If Williamson doesn’t return, either Blake Cashman or Neville Hewitt can fill that spot. Picking up valuable experience thanks to C.J. Mosley’s injury will prove crucial in 2020.
- Brian Poole*
- Darryl Roberts
- Bless Austin
- Arthur Maulet*
Brian Poole represents the Jets long “must re-sign free agent” this offseason. He, along with the two safeties, served as the identity of this defense all season long. He’s nearly as good as it gets in the slot, one of the toughest positions to fill every season.
Darryl Roberts can remain with the club (still under contract), but it would be a mistake to pencil him in as one of the two starters. It’s probably what will happen thanks to other, more desperate needs (offensive line, edge), but we’re highlighting “Super Bowl championship-worthy” pieces and where they should fit. Under that scenario, the Jets are still without a starting corner.
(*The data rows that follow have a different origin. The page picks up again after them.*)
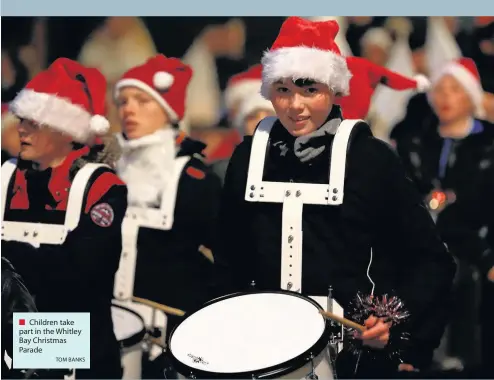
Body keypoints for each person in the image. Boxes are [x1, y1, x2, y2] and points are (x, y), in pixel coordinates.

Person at [213, 17, 456, 378]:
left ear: (333, 87)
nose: (295, 106)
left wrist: (393, 323)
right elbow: (230, 256)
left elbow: (431, 261)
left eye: (309, 90)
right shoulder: (248, 156)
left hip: (355, 359)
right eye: (282, 90)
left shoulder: (370, 158)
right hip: (261, 350)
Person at [1, 58, 127, 379]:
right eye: (21, 120)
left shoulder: (100, 186)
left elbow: (82, 273)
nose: (21, 129)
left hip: (73, 342)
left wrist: (8, 263)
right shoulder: (5, 178)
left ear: (66, 130)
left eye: (34, 122)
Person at [393, 57, 494, 376]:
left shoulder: (489, 145)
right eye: (440, 89)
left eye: (455, 89)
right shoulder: (414, 142)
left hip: (478, 247)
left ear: (470, 96)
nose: (445, 97)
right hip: (424, 244)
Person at [113, 55, 222, 336]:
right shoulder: (105, 171)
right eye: (123, 102)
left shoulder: (195, 179)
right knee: (35, 353)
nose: (129, 110)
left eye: (142, 100)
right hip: (106, 322)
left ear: (167, 111)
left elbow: (226, 255)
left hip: (170, 333)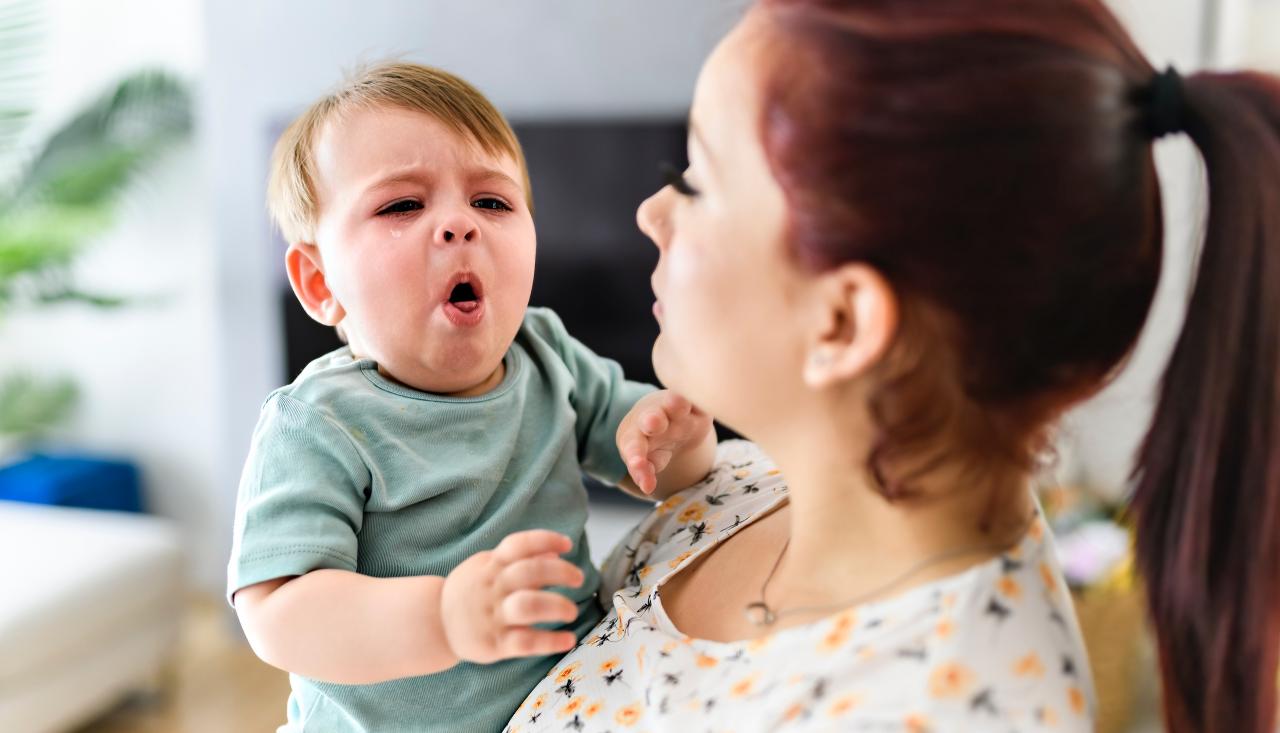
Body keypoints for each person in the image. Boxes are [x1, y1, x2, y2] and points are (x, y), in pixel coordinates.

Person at [509, 1, 1280, 731]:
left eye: (698, 178)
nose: (650, 211)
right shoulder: (752, 489)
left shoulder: (932, 706)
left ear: (842, 322)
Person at [226, 62, 717, 733]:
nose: (459, 224)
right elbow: (277, 612)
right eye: (402, 205)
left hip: (566, 703)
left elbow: (655, 465)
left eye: (492, 202)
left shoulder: (546, 352)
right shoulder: (319, 422)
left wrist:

Roberts, Bless Austin or Arthur Maulet would be fine as a starting corner if the Jets employed a four-man pass rush similar to the San Francisco 49ers, but that’s obviously not the case.
- Jamal Adams (SS)
- Marcus Maye (FS)
- Matthias Farley
Jamal Adams is the best safety in the game, and at strong, he can do things for a defense most play-callers can only dream about on a nightly basis. Marcus Maye is also championship-worthy in centerfield.
Rontez Miles is the question here. Do the Jets re-sign the locker room and special teams leader or do they go in another direction?
- N/A (K)
- N/A (P)
- Thomas Hennessy (LS)
Much work needs to be done here. Sam Ficken is coming off a so-so season and hits free agency. Lachlan Edwards is also a free agent. Perhaps Edwards could punt for a Super Bowl team, but that’s one serious argument.
The only for-sure situation under this bucket is long-snapper Thomas Hennessy, who remains under contract through the 2023 campaign.
From an overall standpoint, the Jets’ situation is backward. Thanks to the regimes prior, Joe Douglas faces an outside-in situation as opposed to inside-out.
The top goals remain the same: an entire offensive line, two edges, one or two cornerbacks, and a No. 1 wide receiver. The problem also remains the same: it’s tougher to snag those spots as opposed to running back and inside linebacker, which are devalued positions in this pass-happy, 11 personnel league.
The good news is this: assembling a true offensive line and four-man pass rush will automatically lift the play of everybody playing behind those units, so we have yet to see the true ceilings of guys like Sam Darnold and—as scary as it sounds—Jamal Adams.
Pieces do exist. A possible franchise quarterback is in the house. If Joe Douglas doesn’t mess around while worrying about fictional ideas such as “best available player,” a legitimate offensive line and edge player (or two) will be welcomed into Florham Park this spring, and the New York Jets will finally enjoy the ability to truly start the turnaround.